- Problem -
Copy the data below exactly. Any pictures in it should be omitted.

- Task data -
_____
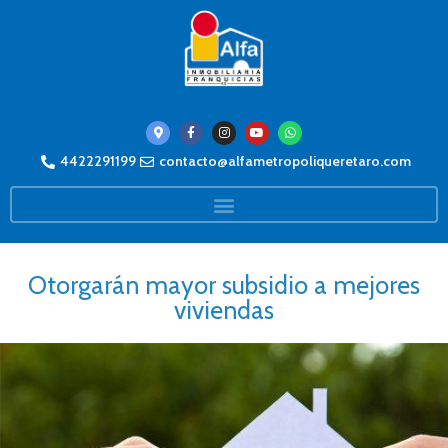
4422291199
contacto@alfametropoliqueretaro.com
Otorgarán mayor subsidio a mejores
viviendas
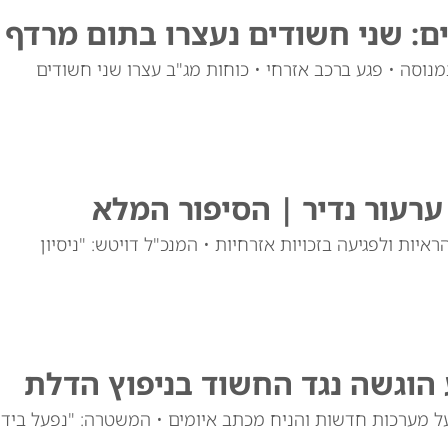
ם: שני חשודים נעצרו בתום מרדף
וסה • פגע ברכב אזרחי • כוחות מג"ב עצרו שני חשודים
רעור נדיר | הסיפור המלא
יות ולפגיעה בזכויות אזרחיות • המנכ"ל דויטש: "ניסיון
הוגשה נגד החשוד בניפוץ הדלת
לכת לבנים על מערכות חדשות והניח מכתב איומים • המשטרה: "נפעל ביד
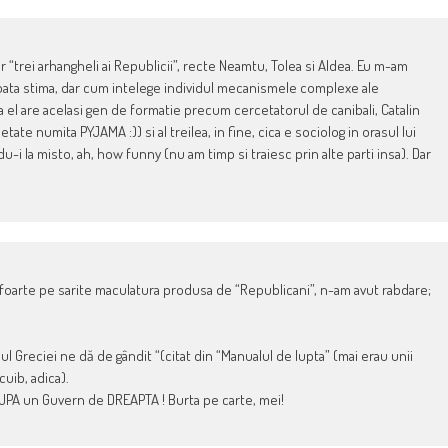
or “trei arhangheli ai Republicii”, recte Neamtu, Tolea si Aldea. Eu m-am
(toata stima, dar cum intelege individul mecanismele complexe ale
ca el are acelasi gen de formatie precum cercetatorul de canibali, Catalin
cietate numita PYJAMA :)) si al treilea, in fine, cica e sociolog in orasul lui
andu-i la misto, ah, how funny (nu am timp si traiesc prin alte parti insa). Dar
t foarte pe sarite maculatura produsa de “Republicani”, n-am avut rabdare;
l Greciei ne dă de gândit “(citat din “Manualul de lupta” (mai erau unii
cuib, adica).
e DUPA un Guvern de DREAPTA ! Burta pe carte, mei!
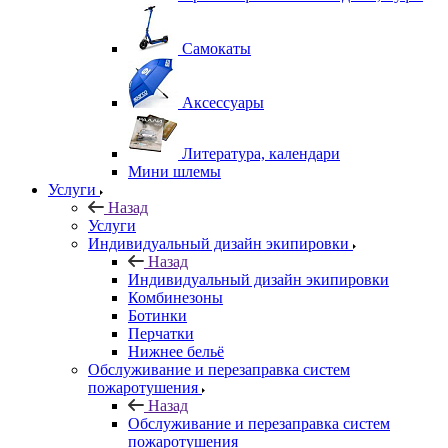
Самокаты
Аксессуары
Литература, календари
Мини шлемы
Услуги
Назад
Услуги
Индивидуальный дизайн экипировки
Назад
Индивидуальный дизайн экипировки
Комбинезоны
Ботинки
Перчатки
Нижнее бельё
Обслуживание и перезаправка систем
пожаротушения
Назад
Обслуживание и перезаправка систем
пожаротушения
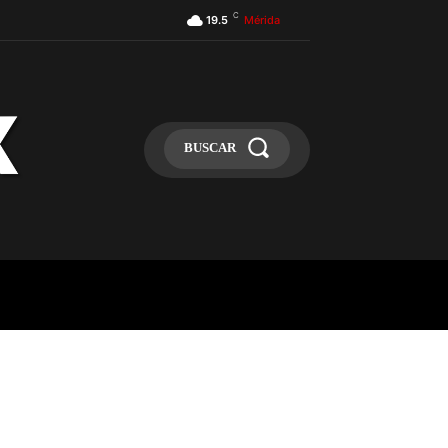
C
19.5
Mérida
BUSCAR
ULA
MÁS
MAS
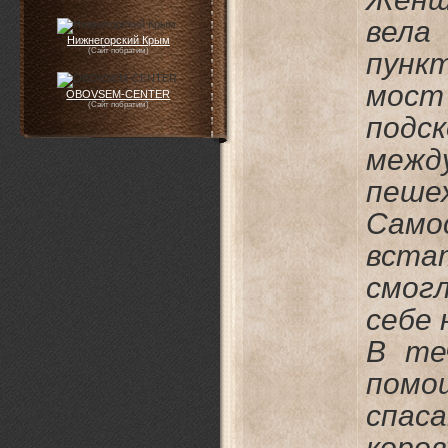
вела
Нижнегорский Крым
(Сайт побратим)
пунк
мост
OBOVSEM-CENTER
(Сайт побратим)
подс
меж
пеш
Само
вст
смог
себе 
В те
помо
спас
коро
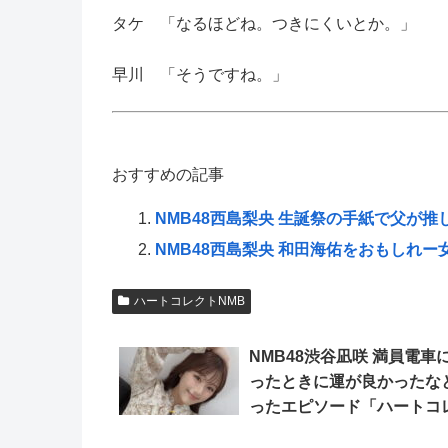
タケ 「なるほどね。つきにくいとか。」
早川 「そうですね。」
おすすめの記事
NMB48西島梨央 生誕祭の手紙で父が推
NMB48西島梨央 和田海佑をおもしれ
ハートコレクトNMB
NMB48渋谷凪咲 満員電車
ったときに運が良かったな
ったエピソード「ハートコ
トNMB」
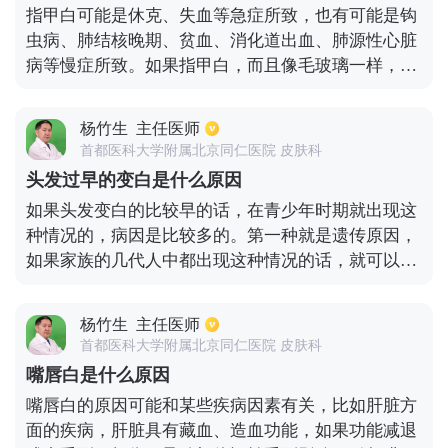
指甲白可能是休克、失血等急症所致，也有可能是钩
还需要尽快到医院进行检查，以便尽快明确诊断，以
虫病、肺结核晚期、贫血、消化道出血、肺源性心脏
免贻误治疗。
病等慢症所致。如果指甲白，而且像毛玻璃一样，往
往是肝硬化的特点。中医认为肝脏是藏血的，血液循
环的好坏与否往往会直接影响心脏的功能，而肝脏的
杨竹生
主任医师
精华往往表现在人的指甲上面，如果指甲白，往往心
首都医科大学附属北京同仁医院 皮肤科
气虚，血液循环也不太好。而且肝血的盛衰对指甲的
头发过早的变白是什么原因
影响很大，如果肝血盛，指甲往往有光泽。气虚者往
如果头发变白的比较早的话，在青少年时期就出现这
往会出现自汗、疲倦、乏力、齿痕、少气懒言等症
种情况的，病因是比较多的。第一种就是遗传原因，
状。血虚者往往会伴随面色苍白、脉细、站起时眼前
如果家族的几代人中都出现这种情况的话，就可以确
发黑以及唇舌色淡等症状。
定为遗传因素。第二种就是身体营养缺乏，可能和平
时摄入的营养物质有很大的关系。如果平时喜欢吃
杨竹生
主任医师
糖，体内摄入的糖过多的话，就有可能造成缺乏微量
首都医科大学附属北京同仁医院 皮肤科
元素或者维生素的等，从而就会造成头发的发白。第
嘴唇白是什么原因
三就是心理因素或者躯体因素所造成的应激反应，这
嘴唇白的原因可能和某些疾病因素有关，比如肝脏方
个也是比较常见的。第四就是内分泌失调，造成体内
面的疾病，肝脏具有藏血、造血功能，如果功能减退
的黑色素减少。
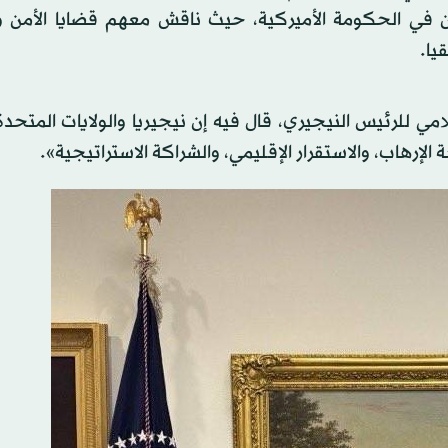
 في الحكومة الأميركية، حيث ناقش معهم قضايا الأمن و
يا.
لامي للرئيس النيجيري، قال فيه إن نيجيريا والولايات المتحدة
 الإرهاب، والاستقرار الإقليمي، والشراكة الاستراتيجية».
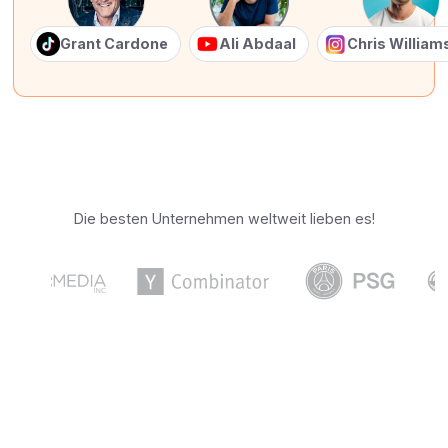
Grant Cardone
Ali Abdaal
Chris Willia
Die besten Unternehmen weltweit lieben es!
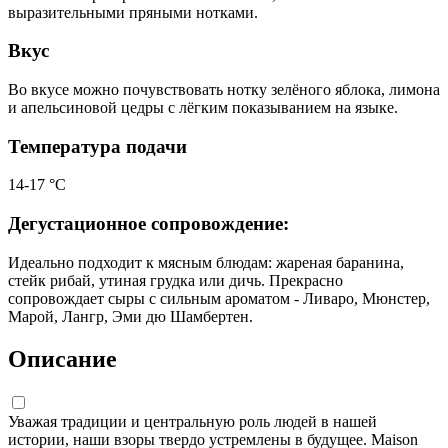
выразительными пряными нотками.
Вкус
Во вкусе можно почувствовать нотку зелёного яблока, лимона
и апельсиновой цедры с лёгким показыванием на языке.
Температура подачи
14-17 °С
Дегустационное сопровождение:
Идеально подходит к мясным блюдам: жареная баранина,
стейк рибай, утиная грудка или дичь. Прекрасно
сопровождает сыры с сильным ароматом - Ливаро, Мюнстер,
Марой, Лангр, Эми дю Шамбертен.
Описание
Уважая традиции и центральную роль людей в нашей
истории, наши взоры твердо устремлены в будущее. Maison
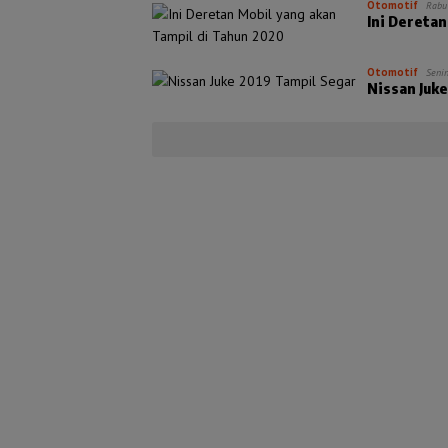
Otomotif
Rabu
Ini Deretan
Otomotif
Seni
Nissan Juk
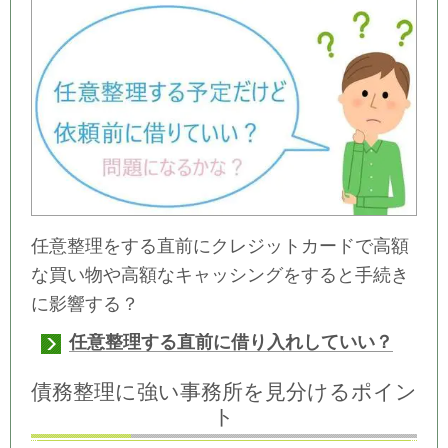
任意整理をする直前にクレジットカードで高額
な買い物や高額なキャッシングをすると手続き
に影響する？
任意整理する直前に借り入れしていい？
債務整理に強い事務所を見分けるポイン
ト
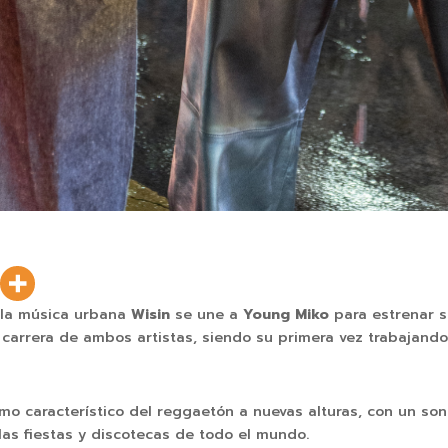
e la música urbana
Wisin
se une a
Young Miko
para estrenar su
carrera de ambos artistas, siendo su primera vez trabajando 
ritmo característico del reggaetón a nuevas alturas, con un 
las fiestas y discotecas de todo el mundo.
_____
- Worked solution -
4422291199
contacto@alfametropoliqueretaro.com
Otorgarán mayor subsidio a mejores
viviendas
ם: שני חשודים נעצרו בתום מרדף
וסה • פגע ברכב אזרחי • כוחות מג"ב עצרו שני חשודים
רעור נדיר | הסיפור המלא
יות ולפגיעה בזכויות אזרחיות • המנכ"ל דויטש: "ניסיון
הוגשה נגד החשוד בניפוץ הדלת
לכת לבנים על מערכות חדשות והניח מכתב איומים • המשטרה: "נפעל ביד
or “trei arhangheli ai Republicii”, recte Neamtu, Tolea si Aldea. Eu m-am
(toata stima, dar cum intelege individul mecanismele complexe ale
ca el are acelasi gen de formatie precum cercetatorul de canibali, Catalin
cietate numita PYJAMA :)) si al treilea, in fine, cica e sociolog in orasul lui
andu-i la misto, ah, how funny (nu am timp si traiesc prin alte parti insa). Dar
t foarte pe sarite maculatura produsa de “Republicani”, n-am avut rabdare;
l Greciei ne dă de gândit “(citat din “Manualul de lupta” (mai erau unii
cuib, adica).
e DUPA un Guvern de DREAPTA ! Burta pe carte, mei!
Самокаты
Аксессуары
Литература, календари
Мини шлемы
Услуги
Назад
Услуги
Индивидуальный дизайн экипировки
Назад
Индивидуальный дизайн экипировки
Комбинезоны
Ботинки
Перчатки
Нижнее бельё
Обслуживание и перезаправка систем
пожаротушения
Назад
Обслуживание и перезаправка систем
пожаротушения
C
19.5
Mérida
BUSCAR
ULA
MÁS
MAS
вела
Нижнегорский Крым
(Сайт побратим)
пунк
мост
OBOVSEM-CENTER
(Сайт побратим)
подс
меж
пеш
Само
вст
смог
себе 
В те
помо
спас
коро
タケ 「なるほどね。つきにくいとか。」
早川 「そうですね。」
おすすめの記事
NMB48西島梨央 生誕祭の手紙で父が推
NMB48西島梨央 和田海佑をおもしれ
ハートコレクトNMB
NMB48渋谷凪咲 満員電車
ったときに運が良かったな
ったエピソード「ハートコ
トNMB」
指甲白可能是休克、失血等急症所致，也有可能是钩
还需要尽快到医院进行检查，以便尽快明确诊断，以
虫病、肺结核晚期、贫血、消化道出血、肺源性心脏
免贻误治疗。
病等慢症所致。如果指甲白，而且像毛玻璃一样，往
往是肝硬化的特点。中医认为肝脏是藏血的，血液循
环的好坏与否往往会直接影响心脏的功能，而肝脏的
杨竹生
主任医师
精华往往表现在人的指甲上面，如果指甲白，往往心
首都医科大学附属北京同仁医院 皮肤科
气虚，血液循环也不太好。而且肝血的盛衰对指甲的
头发过早的变白是什么原因
影响很大，如果肝血盛，指甲往往有光泽。气虚者往
如果头发变白的比较早的话，在青少年时期就出现这
往会出现自汗、疲倦、乏力、齿痕、少气懒言等症
种情况的，病因是比较多的。第一种就是遗传原因，
状。血虚者往往会伴随面色苍白、脉细、站起时眼前
如果家族的几代人中都出现这种情况的话，就可以确
发黑以及唇舌色淡等症状。
定为遗传因素。第二种就是身体营养缺乏，可能和平
时摄入的营养物质有很大的关系。如果平时喜欢吃
杨竹生
主任医师
糖，体内摄入的糖过多的话，就有可能造成缺乏微量
首都医科大学附属北京同仁医院 皮肤科
元素或者维生素的等，从而就会造成头发的发白。第
嘴唇白是什么原因
三就是心理因素或者躯体因素所造成的应激反应，这
嘴唇白的原因可能和某些疾病因素有关，比如肝脏方
个也是比较常见的。第四就是内分泌失调，造成体内
面的疾病，肝脏具有藏血、造血功能，如果功能减退
的黑色素减少。
 في الحكومة الأميركية، حيث ناقش معهم قضايا الأمن و
يا.
لامي للرئيس النيجيري، قال فيه إن نيجيريا والولايات المتحدة
 الإرهاب، والاستقرار الإقليمي، والشراكة الاستراتيجية».
Grant Cardone
Ali Abdaal
Chris Willia
Die besten Unternehmen weltweit lieben es!
выразительными пряными нотками.
Вкус
Во вкусе можно почувствовать нотку зелёного яблока, лимона
и апельсиновой цедры с лёгким показыванием на языке.
Температура подачи
14-17 °С
Дегустационное сопровождение:
Идеально подходит к мясным блюдам: жареная баранина,
стейк рибай, утиная грудка или дичь. Прекрасно
сопровождает сыры с сильным ароматом - Ливаро, Мюнстер,
Марой, Лангр, Эми дю Шамбертен.
Описание
Уважая традиции и центральную роль людей в нашей
истории, наши взоры твердо устремлены в будущее. Maison
Otomotif
Rabu
Ini Deretan
Otomotif
Seni
Nissan Juk
任意整理をする直前にクレジットカードで高額
な買い物や高額なキャッシングをすると手続き
に影響する？
任意整理する直前に借り入れしていい？
債務整理に強い事務所を見分けるポイン
ト
e la música urbana
Wisin
se une a
Young Miko
para estrenar su
carrera de ambos artistas, siendo su primera vez trabajando 
ritmo característico del reggaetón a nuevas alturas, con un 
las fiestas y discotecas de todo el mundo.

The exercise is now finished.